-------- Recorded information
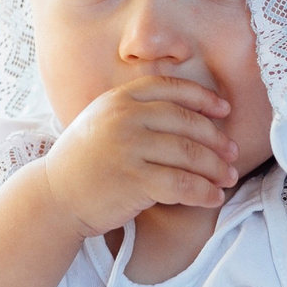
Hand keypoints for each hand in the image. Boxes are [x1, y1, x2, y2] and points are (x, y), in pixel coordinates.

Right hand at [39, 76, 237, 234]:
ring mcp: (128, 148)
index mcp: (119, 99)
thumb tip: (188, 114)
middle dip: (216, 139)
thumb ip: (135, 111)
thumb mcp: (102, 121)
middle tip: (233, 152)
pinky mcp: (134, 181)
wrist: (54, 197)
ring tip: (228, 178)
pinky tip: (213, 197)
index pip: (170, 89)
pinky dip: (203, 192)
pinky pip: (181, 184)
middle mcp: (124, 118)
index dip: (203, 98)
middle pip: (187, 122)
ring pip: (189, 154)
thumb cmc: (83, 163)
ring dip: (216, 168)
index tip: (224, 111)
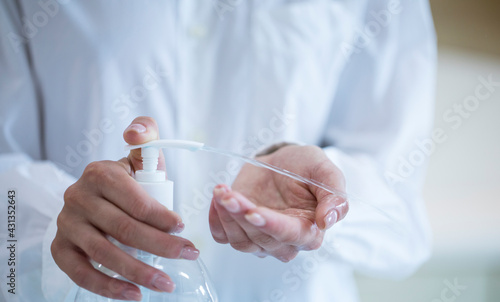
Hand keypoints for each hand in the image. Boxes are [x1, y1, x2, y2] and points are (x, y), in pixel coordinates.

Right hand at [51, 117, 198, 300]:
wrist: (97, 195)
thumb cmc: (128, 180)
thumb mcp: (139, 156)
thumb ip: (146, 138)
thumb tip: (135, 134)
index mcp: (100, 174)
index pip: (136, 201)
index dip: (162, 218)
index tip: (184, 229)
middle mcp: (78, 197)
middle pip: (124, 229)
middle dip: (161, 246)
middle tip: (188, 255)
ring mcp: (66, 225)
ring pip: (105, 254)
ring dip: (139, 272)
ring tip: (166, 283)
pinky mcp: (61, 248)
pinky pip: (82, 273)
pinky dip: (108, 287)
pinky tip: (134, 294)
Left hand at [209, 145, 347, 261]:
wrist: (283, 162)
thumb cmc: (306, 168)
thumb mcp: (324, 171)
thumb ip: (334, 195)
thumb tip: (327, 221)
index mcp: (309, 230)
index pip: (289, 235)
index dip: (270, 225)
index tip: (252, 211)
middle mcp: (284, 241)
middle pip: (260, 239)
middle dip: (241, 215)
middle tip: (228, 193)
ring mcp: (259, 239)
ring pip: (240, 240)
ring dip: (227, 216)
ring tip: (221, 191)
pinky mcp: (240, 231)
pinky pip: (223, 236)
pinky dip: (216, 220)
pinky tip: (217, 199)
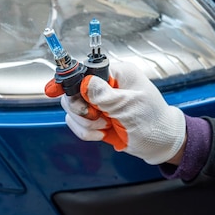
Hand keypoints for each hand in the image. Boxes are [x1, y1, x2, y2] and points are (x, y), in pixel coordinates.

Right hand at [60, 62, 185, 164]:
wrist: (161, 144)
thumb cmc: (154, 122)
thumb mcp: (130, 108)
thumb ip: (105, 95)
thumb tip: (85, 83)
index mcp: (117, 74)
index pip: (84, 71)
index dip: (69, 81)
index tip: (52, 91)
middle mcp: (105, 85)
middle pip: (72, 91)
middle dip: (80, 109)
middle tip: (96, 117)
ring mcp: (99, 102)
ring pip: (71, 109)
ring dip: (85, 123)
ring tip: (104, 127)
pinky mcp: (95, 117)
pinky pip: (76, 123)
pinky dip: (86, 132)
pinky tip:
----------------
Before you return the listing exactly, strip out its pictures.

Hand keypoints for each hand in the image. Boxes are [x1, y1, x2, y2] and points are (x, y), in pixel coordinates.

Right hand at [39, 76, 237, 234]:
ring mcp: (128, 148)
index mcp: (119, 99)
thumb tip: (188, 114)
middle dip: (216, 139)
thumb ip: (135, 111)
thumb mcp: (102, 121)
middle tip: (233, 152)
pinky mcp: (134, 181)
wrist: (54, 197)
ring tip: (228, 178)
pinky tip: (213, 197)
index pip: (170, 89)
pinky dip: (203, 192)
pinky pip: (181, 184)
middle mcp: (124, 118)
index dip: (203, 98)
middle pip: (187, 122)
ring pip: (189, 154)
thumb cmc: (83, 163)
ring dip: (216, 168)
index tip: (224, 111)
Hand keypoints for each hand in the image. Boxes are [x1, y1, x2, y2] and points are (x, y), in pixel coordinates.

Right hand at [51, 117, 198, 300]:
wrist: (97, 195)
thumb cmc: (128, 180)
thumb mcp: (139, 156)
thumb ip: (146, 138)
thumb tip: (135, 134)
index mcp: (100, 174)
index pip: (136, 201)
index dip: (162, 218)
index tip: (184, 229)
middle mcp: (78, 197)
middle pip: (124, 229)
middle dip: (161, 246)
middle tip: (188, 255)
ring mcp: (66, 225)
ring pip: (105, 254)
ring dip: (139, 272)
ring tip: (166, 283)
pinky mcp: (61, 248)
pinky pip: (82, 273)
pinky dip: (108, 287)
pinky tip: (134, 294)
Left hand at [209, 145, 347, 261]:
wrist: (283, 162)
thumb cmc: (306, 168)
thumb mcp: (324, 171)
thumb ip: (334, 195)
thumb tip: (327, 221)
index mcp: (309, 230)
index pip: (289, 235)
index dip: (270, 225)
index tip: (252, 211)
middle mcp: (284, 241)
middle pip: (260, 239)
middle dip: (241, 215)
middle tip: (228, 193)
ring mcp: (259, 239)
ring pip: (240, 240)
ring dip: (227, 216)
ring tip: (221, 191)
pinky mcp: (240, 231)
pinky pip: (223, 236)
pinky dip: (216, 220)
pinky tip: (217, 199)
Hand keypoints for each hand in the image. Boxes are [x1, y1, x2, y2] and points are (x, y), in pixel coordinates.

Right hand at [60, 62, 185, 164]:
wrist: (161, 144)
thumb cmc: (154, 122)
thumb mcp: (130, 108)
thumb ip: (105, 95)
thumb tip: (85, 83)
index mcp: (117, 74)
index pip: (84, 71)
index dip: (69, 81)
index tip: (52, 91)
middle mcp: (105, 85)
middle pip: (72, 91)
middle dip: (80, 109)
middle tip: (96, 117)
ring mcp: (99, 102)
ring pip: (71, 109)
ring dip: (85, 123)
ring tip: (104, 127)
pinky mcp: (95, 117)
pinky pip: (76, 123)
pinky dip: (86, 132)
pinky tip:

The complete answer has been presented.